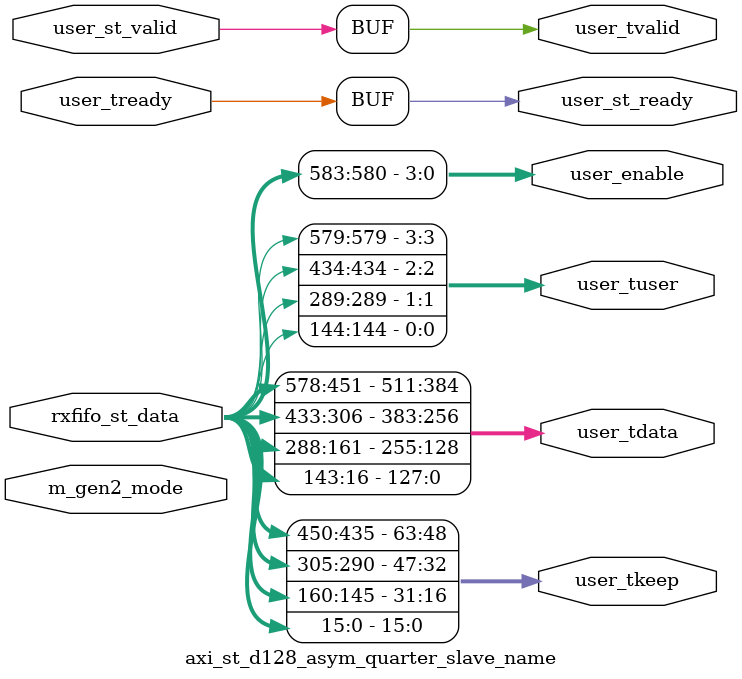
<source format=sv>

module axi_st_d128_asym_quarter_slave_name  (

  // st channel
  output logic [  63:   0]   user_tkeep          ,
  output logic [ 511:   0]   user_tdata          ,
  output logic [   3:   0]   user_tuser          ,
  output logic               user_tvalid         ,
  input  logic               user_tready         ,
  output logic [   3:   0]   user_enable         ,

  // Logic Link Interfaces
  input  logic               user_st_valid       ,
  input  logic [ 583:   0]   rxfifo_st_data      ,
  output logic               user_st_ready       ,

  input  logic               m_gen2_mode         

);

  // Connect Data

  assign user_tvalid                        = user_st_valid                      ;
  assign user_st_ready                      = user_tready                        ;
  assign user_tkeep           [   0 +:  16] = rxfifo_st_data       [   0 +:  16] ;
  assign user_tdata           [   0 +: 128] = rxfifo_st_data       [  16 +: 128] ;
  assign user_tuser           [   0 +:   1] = rxfifo_st_data       [ 144 +:   1] ;
  assign user_enable          [   0 +:   1] = rxfifo_st_data       [ 580 +:   1] ;
  assign user_tkeep           [  16 +:  16] = rxfifo_st_data       [ 145 +:  16] ;
  assign user_tdata           [ 128 +: 128] = rxfifo_st_data       [ 161 +: 128] ;
  assign user_tuser           [   1 +:   1] = rxfifo_st_data       [ 289 +:   1] ;
  assign user_enable          [   1 +:   1] = rxfifo_st_data       [ 581 +:   1] ;
  assign user_tkeep           [  32 +:  16] = rxfifo_st_data       [ 290 +:  16] ;
  assign user_tdata           [ 256 +: 128] = rxfifo_st_data       [ 306 +: 128] ;
  assign user_tuser           [   2 +:   1] = rxfifo_st_data       [ 434 +:   1] ;
  assign user_enable          [   2 +:   1] = rxfifo_st_data       [ 582 +:   1] ;
  assign user_tkeep           [  48 +:  16] = rxfifo_st_data       [ 435 +:  16] ;
  assign user_tdata           [ 384 +: 128] = rxfifo_st_data       [ 451 +: 128] ;
  assign user_tuser           [   3 +:   1] = rxfifo_st_data       [ 579 +:   1] ;
  assign user_enable          [   3 +:   1] = rxfifo_st_data       [ 583 +:   1] ;

endmodule

</source>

::::::

### [About this exercise]
Output each record above word for word, leaving out images.

### [Task output]
<source format=sv>

module axi_st_d128_asym_quarter_slave_name  (

  // st channel
  output logic [  63:   0]   user_tkeep          ,
  output logic [ 511:   0]   user_tdata          ,
  output logic [   3:   0]   user_tuser          ,
  output logic               user_tvalid         ,
  input  logic               user_tready         ,
  output logic [   3:   0]   user_enable         ,

  // Logic Link Interfaces
  input  logic               user_st_valid       ,
  input  logic [ 583:   0]   rxfifo_st_data      ,
  output logic               user_st_ready       ,

  input  logic               m_gen2_mode         

);

  // Connect Data

  assign user_tvalid                        = user_st_valid                      ;
  assign user_st_ready                      = user_tready                        ;
  assign user_tkeep           [   0 +:  16] = rxfifo_st_data       [   0 +:  16] ;
  assign user_tdata           [   0 +: 128] = rxfifo_st_data       [  16 +: 128] ;
  assign user_tuser           [   0 +:   1] = rxfifo_st_data       [ 144 +:   1] ;
  assign user_enable          [   0 +:   1] = rxfifo_st_data       [ 580 +:   1] ;
  assign user_tkeep           [  16 +:  16] = rxfifo_st_data       [ 145 +:  16] ;
  assign user_tdata           [ 128 +: 128] = rxfifo_st_data       [ 161 +: 128] ;
  assign user_tuser           [   1 +:   1] = rxfifo_st_data       [ 289 +:   1] ;
  assign user_enable          [   1 +:   1] = rxfifo_st_data       [ 581 +:   1] ;
  assign user_tkeep           [  32 +:  16] = rxfifo_st_data       [ 290 +:  16] ;
  assign user_tdata           [ 256 +: 128] = rxfifo_st_data       [ 306 +: 128] ;
  assign user_tuser           [   2 +:   1] = rxfifo_st_data       [ 434 +:   1] ;
  assign user_enable          [   2 +:   1] = rxfifo_st_data       [ 582 +:   1] ;
  assign user_tkeep           [  48 +:  16] = rxfifo_st_data       [ 435 +:  16] ;
  assign user_tdata           [ 384 +: 128] = rxfifo_st_data       [ 451 +: 128] ;
  assign user_tuser           [   3 +:   1] = rxfifo_st_data       [ 579 +:   1] ;
  assign user_enable          [   3 +:   1] = rxfifo_st_data       [ 583 +:   1] ;

endmodule

</source>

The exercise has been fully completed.